I surged forward, every step a wire pulled taut.
Anger was a living thing inside my ribs, coiling and ready to strike.
I closed the distance until Giovanni’s shadow fell over the papers on my desk.
“What changed, Giovanni?” I snapped, voice raw with fury. “You think because I took a bullet, I’ve gone soft? That’s why you defy me now?”
My hand slammed the desk, the sound ricocheting through the study. “You lied to her, took her to a damn street race in the gutters of my city, risked her life—and mine. And now—” I jabbed a finger toward his chest, “—you play doctor behind my back, handing her pills as if you’re her savior?”
Giovanni’s face didn’t blanch—he never did—but there was a tremor in his jaw.
I leaned in close enough for him to feel my breath.
“Tell me, Giovanni,” I hissed, “is it loyalty you’ve lost—or do you think you can take what’s mine?”
Giovanni’s throat bobbed as he forced himself to hold my gaze.
“I don’t want what’s yours,” he said, steady but low. “I just don’t want her blood on my hands when this is over.”
He kept his voice even because he’d learned how to survive me.
“Your wife is fragile,” he went on, quieter but resolute. “She knew the abortion was inevitable—either by your order or by force. She only begged me for one thing—that it wouldn’t be painful. So I told one of the men to get Misoprostol, and I gave it to her.”
He paused, gauging my reaction, but I said nothing.
“I would’ve told you, boss,” Giovanni continued, his jaw tight, “but she begged me not to. Said she’d explain it herself. It’s not the abortion she feared—it’s the injection. She said she’d rather swallow a thousand pills than let a needle near her again.” He looked away briefly, his voice dipping lower. “She wants to live, boss. I know she does. That abortion wasn’t defiance—it was survival.”
The words hit like glass shards.
My voice came out quieter than I expected—deadly, controlled.
“You made the call,” I said slowly. “To one of our men.”
Giovanni froze.
“You made a decision that might have killed her — and you did it without asking me.”
I stepped forward, each word harder than the last.
“What if the drug had harmed her, Giovanni? What if she’d died choking on your good intentions? What is betrayal—if not this?”
He took one step closer—not in challenge, but in conviction.
“You think I want to betray you?” he asked, his tone steady, his breath tight. “You think I like lying just to keep the pieces of your damn board from falling apart? Every lie I tell her is to protect you, boss. To keep you from doing something you can’t come back from.”
He exhaled, voice low, controlled.
“The drug is safe. I checked the dosage twice. I wouldn’t do anything that’d hurt your wife—no matter how much you try to convince yourself she’s the enemy.”
I stared at him, the air thick with silence.
The nerve in his jaw twitched; his defiance lingered like smoke. For a man who feared nothing, he was dangerously close to forgetting who he worked for.

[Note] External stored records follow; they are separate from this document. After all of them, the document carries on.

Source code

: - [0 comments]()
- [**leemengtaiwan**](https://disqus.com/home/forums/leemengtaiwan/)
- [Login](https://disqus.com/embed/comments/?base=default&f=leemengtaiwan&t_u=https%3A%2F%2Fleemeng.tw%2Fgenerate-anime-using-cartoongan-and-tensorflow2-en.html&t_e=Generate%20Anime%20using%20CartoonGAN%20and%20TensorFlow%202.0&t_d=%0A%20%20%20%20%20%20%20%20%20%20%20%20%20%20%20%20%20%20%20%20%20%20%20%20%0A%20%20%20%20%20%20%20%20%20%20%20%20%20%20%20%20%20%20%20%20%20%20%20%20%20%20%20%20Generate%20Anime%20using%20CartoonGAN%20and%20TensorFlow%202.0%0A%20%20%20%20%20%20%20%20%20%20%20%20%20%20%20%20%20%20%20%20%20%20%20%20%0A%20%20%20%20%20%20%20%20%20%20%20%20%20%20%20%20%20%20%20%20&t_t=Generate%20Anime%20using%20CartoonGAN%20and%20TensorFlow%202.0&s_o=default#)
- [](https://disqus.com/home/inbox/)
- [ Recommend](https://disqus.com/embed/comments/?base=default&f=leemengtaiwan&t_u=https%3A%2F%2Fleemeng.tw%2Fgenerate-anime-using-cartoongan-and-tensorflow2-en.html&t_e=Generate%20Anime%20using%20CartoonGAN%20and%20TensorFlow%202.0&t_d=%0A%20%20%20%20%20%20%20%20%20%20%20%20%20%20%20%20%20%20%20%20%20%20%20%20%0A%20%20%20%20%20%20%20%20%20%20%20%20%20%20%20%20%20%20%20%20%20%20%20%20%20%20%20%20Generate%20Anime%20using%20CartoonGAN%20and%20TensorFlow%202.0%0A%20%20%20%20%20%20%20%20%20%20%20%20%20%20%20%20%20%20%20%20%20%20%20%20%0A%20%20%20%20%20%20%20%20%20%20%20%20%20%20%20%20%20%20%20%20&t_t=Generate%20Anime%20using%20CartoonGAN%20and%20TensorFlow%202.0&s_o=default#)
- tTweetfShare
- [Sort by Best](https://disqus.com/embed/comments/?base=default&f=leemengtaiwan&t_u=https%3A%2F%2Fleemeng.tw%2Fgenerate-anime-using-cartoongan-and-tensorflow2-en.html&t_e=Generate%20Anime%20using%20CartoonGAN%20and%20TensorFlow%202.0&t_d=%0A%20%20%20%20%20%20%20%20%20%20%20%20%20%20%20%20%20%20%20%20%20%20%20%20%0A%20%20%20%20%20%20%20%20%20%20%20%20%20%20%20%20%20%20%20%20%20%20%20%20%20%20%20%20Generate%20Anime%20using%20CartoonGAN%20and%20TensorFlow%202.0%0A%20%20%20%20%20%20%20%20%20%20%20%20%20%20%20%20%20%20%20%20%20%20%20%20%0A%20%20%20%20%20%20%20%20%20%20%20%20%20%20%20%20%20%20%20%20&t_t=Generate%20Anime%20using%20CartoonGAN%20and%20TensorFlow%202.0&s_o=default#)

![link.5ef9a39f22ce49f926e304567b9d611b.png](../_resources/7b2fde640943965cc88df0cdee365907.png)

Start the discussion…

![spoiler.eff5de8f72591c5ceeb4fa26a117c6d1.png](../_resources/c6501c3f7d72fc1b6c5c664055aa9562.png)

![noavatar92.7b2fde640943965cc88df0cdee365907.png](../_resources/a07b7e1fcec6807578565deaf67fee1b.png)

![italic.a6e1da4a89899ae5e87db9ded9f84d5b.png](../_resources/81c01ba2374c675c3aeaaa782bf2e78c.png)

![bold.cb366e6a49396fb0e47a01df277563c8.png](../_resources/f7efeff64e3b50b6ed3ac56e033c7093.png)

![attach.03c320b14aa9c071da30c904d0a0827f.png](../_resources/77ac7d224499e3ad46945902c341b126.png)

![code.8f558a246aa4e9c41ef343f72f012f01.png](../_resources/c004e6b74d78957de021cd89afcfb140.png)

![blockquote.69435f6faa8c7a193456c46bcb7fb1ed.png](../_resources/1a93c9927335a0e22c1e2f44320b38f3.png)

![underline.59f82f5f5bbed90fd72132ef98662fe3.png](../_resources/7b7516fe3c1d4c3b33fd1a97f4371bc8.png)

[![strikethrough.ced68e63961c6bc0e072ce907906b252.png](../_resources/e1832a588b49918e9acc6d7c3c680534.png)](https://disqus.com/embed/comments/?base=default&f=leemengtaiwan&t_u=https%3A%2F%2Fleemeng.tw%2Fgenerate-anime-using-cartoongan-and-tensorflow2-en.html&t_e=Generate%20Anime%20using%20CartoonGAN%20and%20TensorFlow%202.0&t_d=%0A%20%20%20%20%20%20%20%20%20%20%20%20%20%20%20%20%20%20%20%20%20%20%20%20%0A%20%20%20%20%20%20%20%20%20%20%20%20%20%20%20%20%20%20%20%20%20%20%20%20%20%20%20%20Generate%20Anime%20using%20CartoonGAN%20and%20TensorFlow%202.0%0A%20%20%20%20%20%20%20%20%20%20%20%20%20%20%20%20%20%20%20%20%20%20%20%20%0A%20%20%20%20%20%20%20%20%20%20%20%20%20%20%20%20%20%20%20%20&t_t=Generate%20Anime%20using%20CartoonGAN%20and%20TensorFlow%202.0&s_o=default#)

I reached for the dagger on the desk with a motion so quick it hardly registered; the blade left the cradle like a blink and sailed past him.
He stepped aside, practice born of too many close calls, and the metal stuck in the wall with an ugly thud. “You test me.”
“Misoprostol—at four months—can be used. I—” He stopped, and I could see the calculation there: medical risk versus survival. “But it causes heavy bleeding. She’s probably still bleeding, boss. That’s how it works—it empties everything.”